С синего чистого неба чаячьими воплями заорала весна. Море шумно било под белым солнцем миллионы зеркал. Тени стали резкие, синие, в палисадниках сиреневым и желтым поперли крокусы, парковые деревья разбухли, источая зеленые запахи. На пляже отгребали наносы песка от пляжных кафешек и променада, наверху на улицах хозяйки, распахивая, мыли сверкающие братьягриммовские окошки. В школе все изнывало. Герде хотелось влюбиться. Или наконец отправиться спасать Кая. Или нарисовать фиолетового веселого дракона, чтоб кататься в синем небе. Или хоть после уроков с Надей и Верой сходить к морю.
В учебнике географии голубым и зеленым торжествовала над школьной скукой картинка к параграфу «Природные зоны России. Тайга». Герда голубым карандашом принялась оживлять небо. Потом зеленым – лес, оранжевым – солнечные стволы сосен… Запахло перегретой хвоей, травой, солнцем; по пальцам потянуло холодком сибирского ветерка.
Ой.
Карандаш выпал из задрожавших пальцев прямо в картинку-окошко. Герда оттолкнула учебник – тот отлетел на пол и захлопнулся.
– Ты чего? – испугалась Надька.
На бесконечном белом пляже орали дети, парни играли в футбол, парочки бродили вдоль прибоя, а старушки с ошалелыми собачонками – по променаду. Надька похожа на море: какая погода, такая и бывает. Куда ветер подует. Вера покрепче сшита, глаза ясные, спокойные – как небо? Неужели правда девчонки – заложницы своих имен? Надьке надеяться, Вере верить?
– Девчонки. Если б вы умели рисовать, как я, и нарисованное оживало, кого бы вы нарисовали?
Вера посмотрела вокруг:
– А зачем? Птицы в небе, рыбы в море. Мне как-то всего живого хватает. Более чем. Даже… Попугайчик есть.

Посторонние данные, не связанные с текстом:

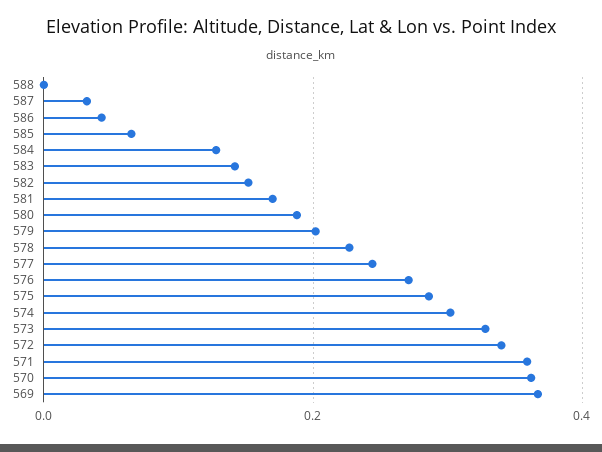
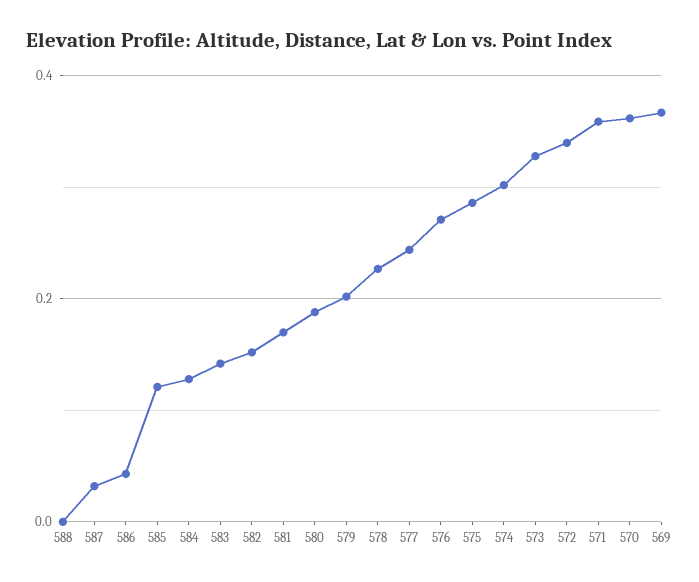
585: 0.06 -> 0.12

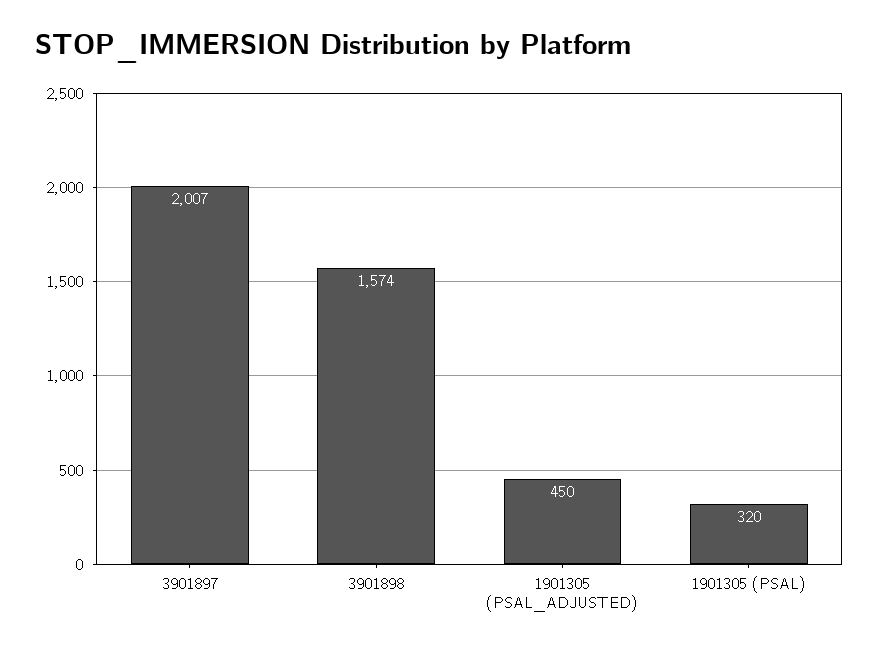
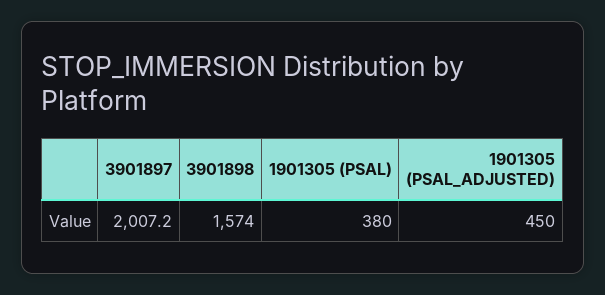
1901305 (PSAL): 320 -> 380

– Дыа, – вздохнула Надька. – А от людей вообще никуда не денешься… А! Цветик-семицветик! Живой же? Считается?
Герда достала скетчбук и карандаши и быстро, но не спеша, стала рисовать цветик-семицветик. Надька сопела, как первоклассница. Вера просто ждала. И даже не ойкнула, когда Герда взяла с листка цветик и протянула Надьке. Надька тоже не ойкала. Схватила цветик и запрыгала:
– Лети, лети, лепесток… быть по-моему вели… – оторвала лепесток и выдохнула: – Хочу миллион цветиков-семицветиков!

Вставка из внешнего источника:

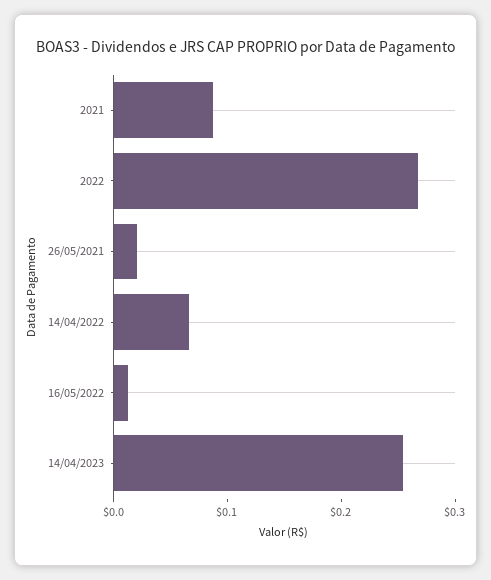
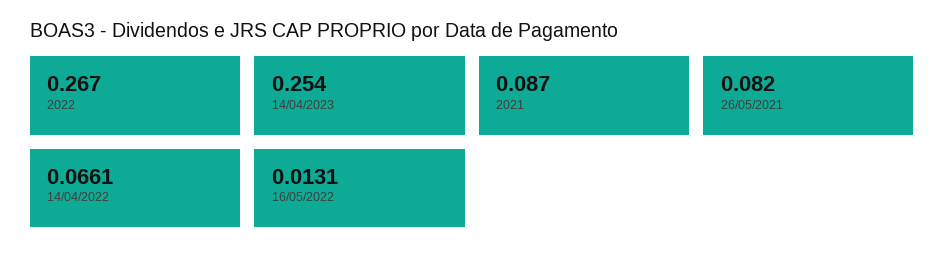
26/05/2021: 0.02 -> 0.082

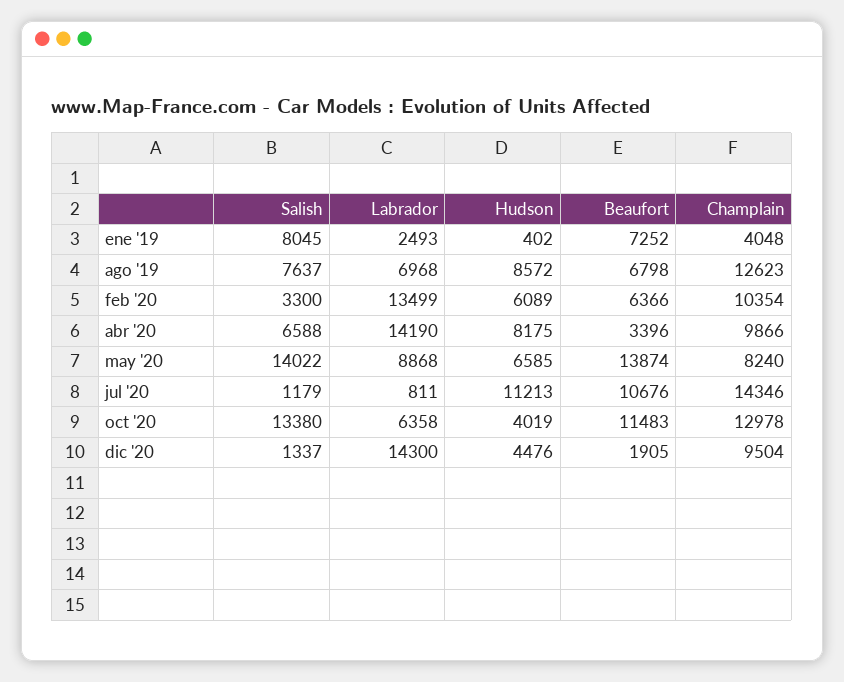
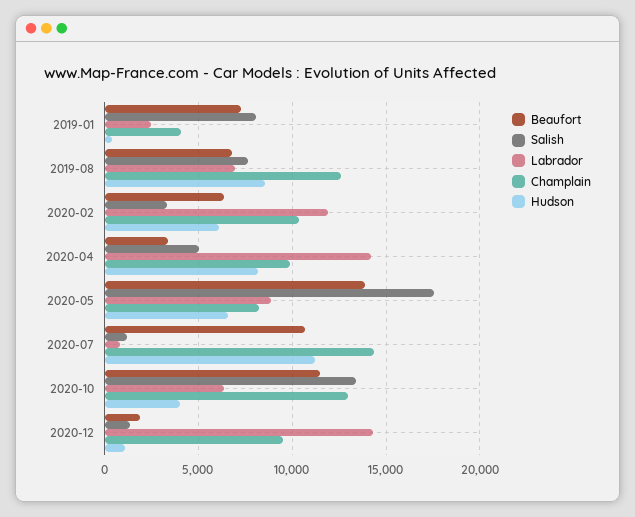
Labrador, feb '20: 13499 -> 12000
Salish, abr '20: 6588 -> 5000
Salish, may '20: 14022 -> 17500
Hudson, dic '20: 4476 -> 1000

Цветик-семицветик взорвался. На миг цветное облако зависло – и посыпалось вниз радужной пылью, которую тут же сносило ветром.
Надька чихнула и забунтовала:
– На что они, маленькие такие!
Герда стряхнула пыль с волос, рассмотрела. Мельче мака, не разглядеть толком, цветочки или…
– Надь, это семена!
Надька перестала выть. Пыль разносило дальше по пляжу.
Вера ушла, так ничего и не пожелав. Но позвонила уже в сумерках:
– Любка, выйди! Я тебя у лестницы на пляж жду!
Рыжий круг солнца неспешно закатывался в такую же рыжую воду, а небо сверху наливалось синей темнотой. Вера прижимала к груди плоский пакет, и Герда испугалась, что там фотка:
– Людей я не рисую!
– Это не… Вот.
И она, дрожа, вытащила из пакета икону.
Герду будто ударило тяжелым и невидимым. Перед глазами полетели сиреневые астры. Она спрятала руки за спину:
– Ты что, с ума сошла?
– Ну… Я в них ведь не верю… Я верю просто в хорошее… А они такие хорошие, что… Зачем мы им. Но нам-то, наверно, нужны?
Сквозь блики полированной доски видно, что на иконе три девочки и женщина, Герда знала, кто.
– Ты хоть подумай… – Вера сунула икону в пакет, протянула.
Герда взяла. Подумать не страшно, страшно – рисовать… И как?